The other issue I had was with the year the story takes place. Again, it’s never stated, although there were some clues. One of the leaders reads a story to them (a little hard to picture older teens being read to). That story is The Narrative of Arthur Gordon Pym of Nantucket, the only novel Poe wrote. It’s mentioned that it was ~like, 250 years old~ (Another problem I had with the novel was the overabundance of the word ‘like.’) I’m a HUGE fan of Poe’s, guys. LOVE him. Hearing that this new world is only 250 away from one where Poe lived was mildly confusing. Poe lived between 1809 & 1849. So The Lost Code takes place somewhere between 2059 and 2099. ..2059 is only 47 years away. The Earth changed that much in less than 50 years? SEVENTY PERCENT of the population (7 billion people, y’all) wiped out in a few decades?

Also, assuming this book takes place in 2059, I’m a little confused as to why there were cryos – kids at the camp who were frozen before the world went to hell. Lilly said she was born in 2046. Seeing as how she was frozen as a teen, does that mean her parents paid an insane amount of money for her to be frozen for only a few years? This baffled me even more when Lilly (along with the other cryos) reminisce about fruits and vegetables that used to exist. Owen would have been well aware of those foods.

In the large stretches of blank ocean were little sea monster sketches. Things with serpent backs or giant mouths. Paul didn’t seem like the type to waste his time doodling. Maybe he had brought in a cartographer or something. Maybe the monsters were because it got boring sitting down here drawing for hours on end.
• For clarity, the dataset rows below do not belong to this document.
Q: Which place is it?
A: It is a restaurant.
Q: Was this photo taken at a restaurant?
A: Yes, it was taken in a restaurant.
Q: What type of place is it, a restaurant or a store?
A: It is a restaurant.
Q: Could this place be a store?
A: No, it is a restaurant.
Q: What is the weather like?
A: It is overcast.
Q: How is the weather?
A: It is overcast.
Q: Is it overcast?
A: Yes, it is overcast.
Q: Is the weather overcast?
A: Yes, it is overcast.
Seeing as how the series is called The Atlanteans, you’d think Atlantis would be pretty prominent, right? HA. It’s not until the end of the book that Atlantis turns up and even then it’s only through odd visions of Owen’s. The Atlantis aspect was what originally drew me to this book and, sadly, the parts I found myself skimming over.

I couldn’t connect with any of the characters; the only person at the camp I held some interest in was Leech, the cabin bully. But even he came across as a chubby little child in my mind. I just cannot picture these characters as adults.

While reading other reviews, a few readers said they figured things out way before Owen. I can say that’s certainly the case, though I hadn’t realized it due to lack of interest on my part. I couldn’t bring myself to care about these people. It’s clear readers are meant to get emotional during certain scenes and I just…didn’t.

And that romance? It was certainly a case of instalove on Owen’s part – Lilly is a beautiful, older girl with green bangs. One day they’re strangers, the next she’s flirting with him and he starts daydreaming of them running away together.

With all the complaining I’m doing, it sounds like The Lost Code is a terrible book and it’s not. It was fun and I enjoyed it. However, it’s not without it’s flaws and certain aspects (if the world outside the domes is so dangerous, how is it the kids are fine laying out and looking at the sky at the end?) made it hard for me to stay in the story.

Although it was amusing while it lasted, I can’t see myself continuing with the series.